Исправляю ошибку, и прошу принять мои извинения и покорность, умоляю вас, как перед треногой с пифией. – Моя рука под нажимом графини легла на левую грудь, и я ощутил сильнейшие толчки вулкана.

В то время я не осознавал двойственность поступка, но и графиня Анжелика де Ришар не играла со мной, она искренне говорила о сердце, но никак не намекала на театральные штучки гастролёрок балерин: сердце благородной графини свободно от низменных пошлостей и от болезненных страстей после монастырского кваса. – Стучит в барабан сердце, переполнено терзаний и нравственных мук?

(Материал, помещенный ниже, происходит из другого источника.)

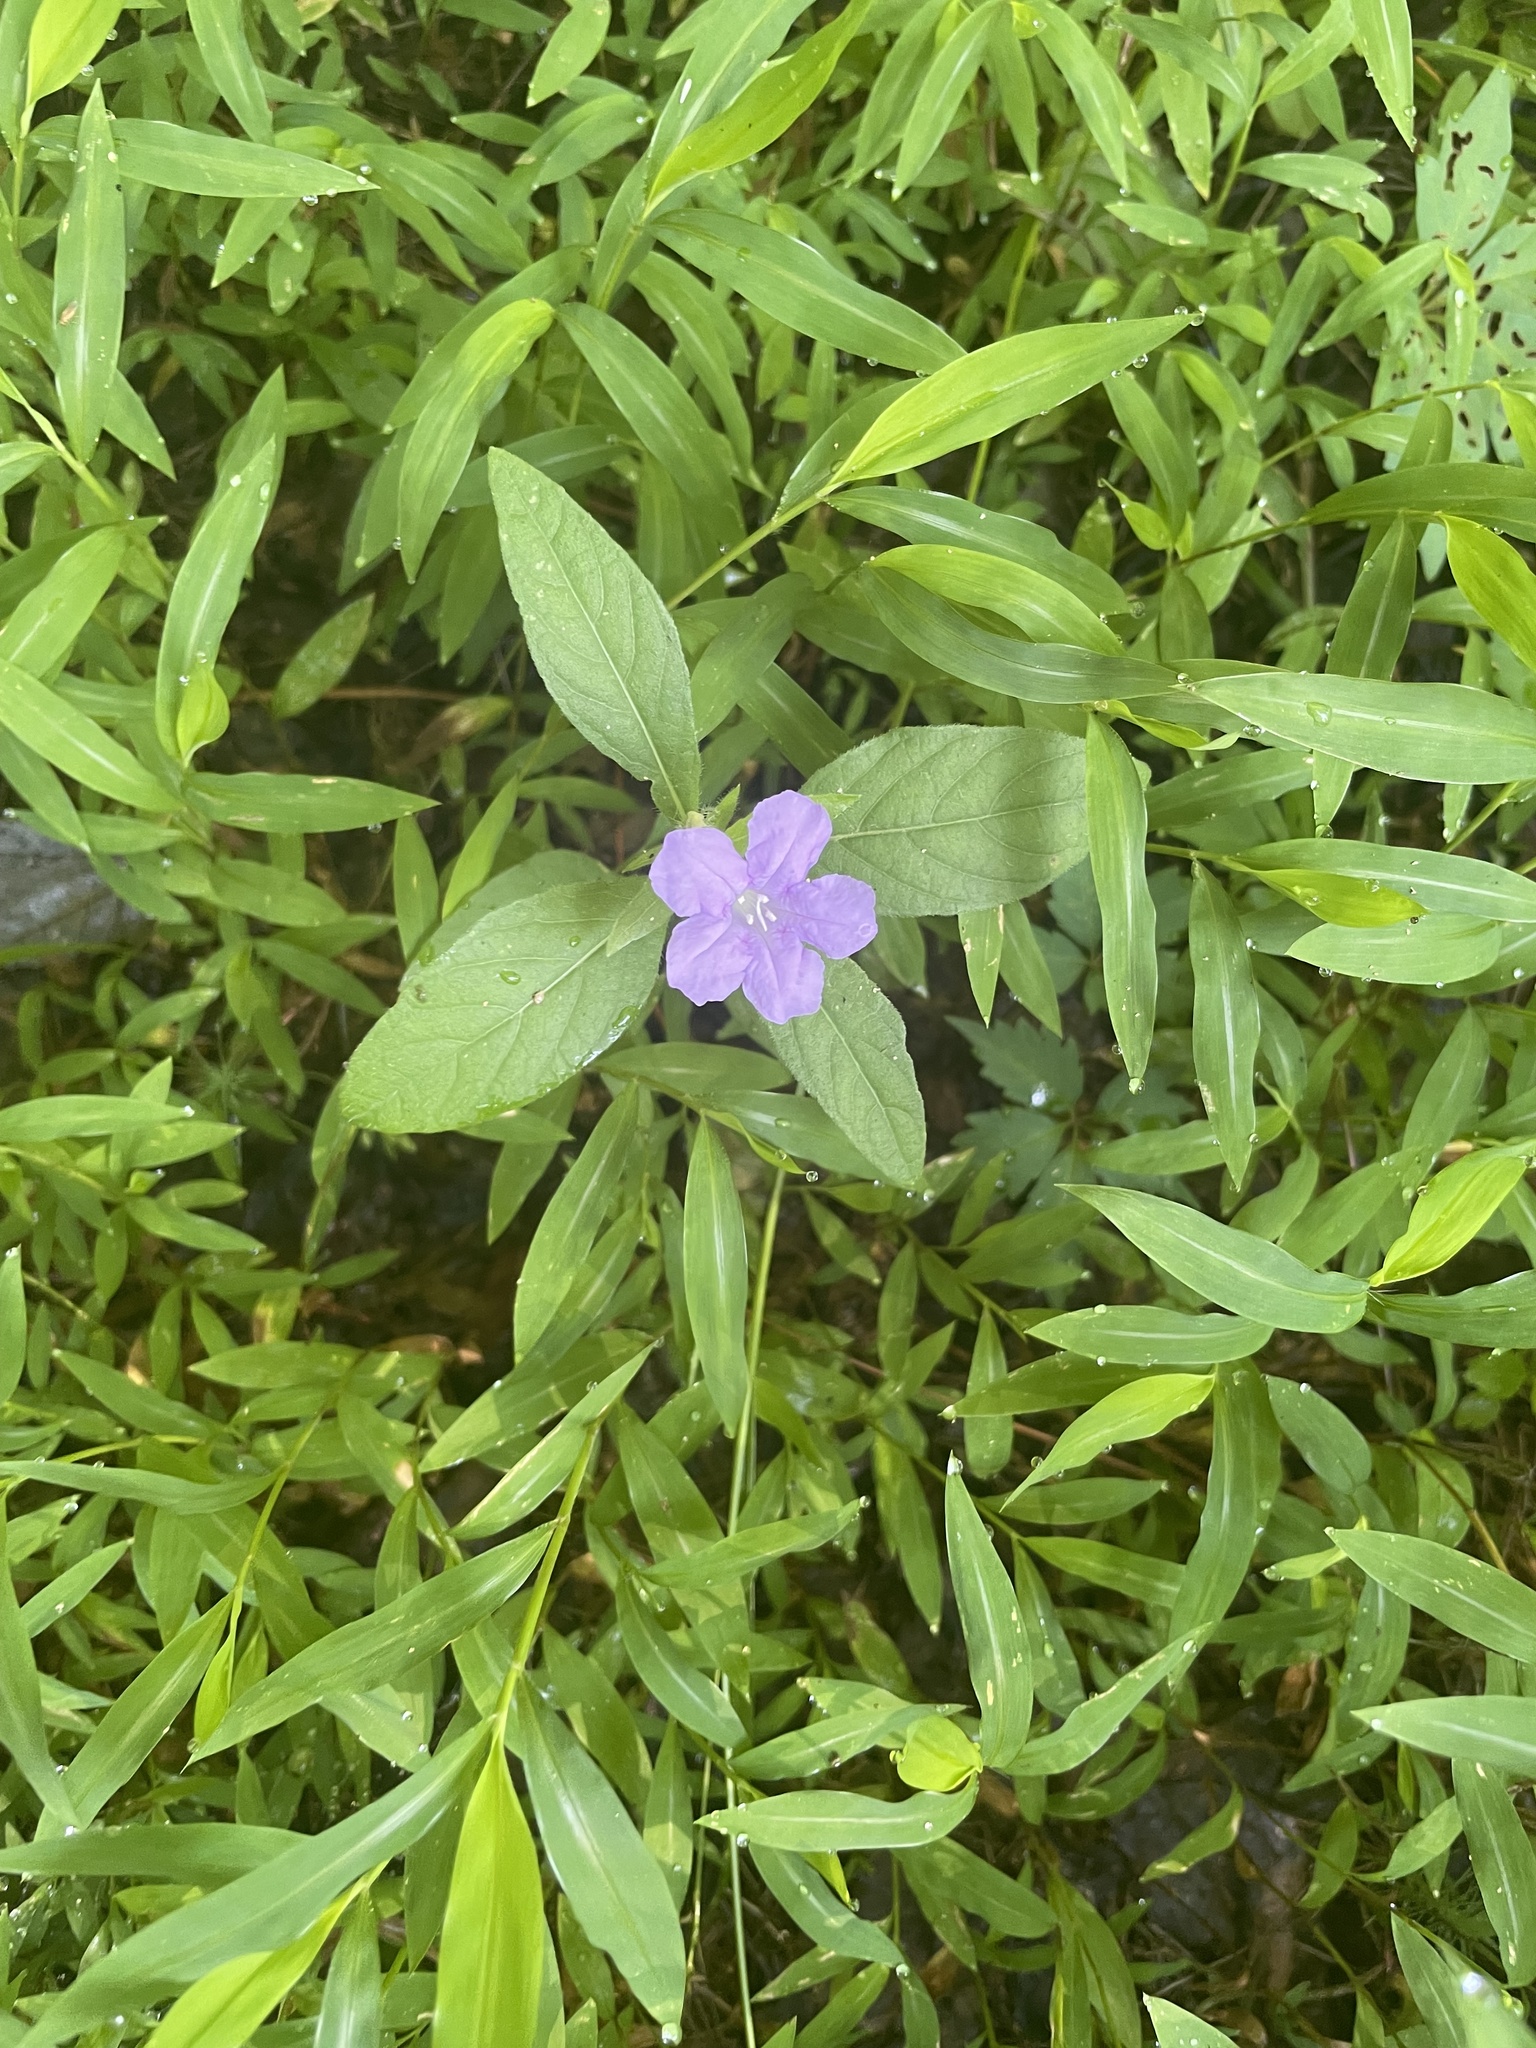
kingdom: Plantae
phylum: Tracheophyta
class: Magnoliopsida
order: Lamiales
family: Acanthaceae
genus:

В тот день в склепе оно стучало по-воробьиному, но доверительно, я же не убийца.

На благие цели я взяла пару горстей золотых монет, вышла из склепа, аккуратно – проследила до травинки, вернула могильную плиту на полагающееся место, и воскресла, оттого, что не запятнала свою честь воровством; на благородную мораль деньги – не краденные.

На урок успела – и это важно, потому что опоздание – минус балл нравственности.

С тех пор я неизменно брала из склепа деньги на поддержание своего должного скромного вида; сестер и братьев одаряла; а батюшка и матушка ничего не замечали за творческими процессами, причём у батюшки волшебным образом монет в сундуках прибывало, словно из воздуха материализовывались.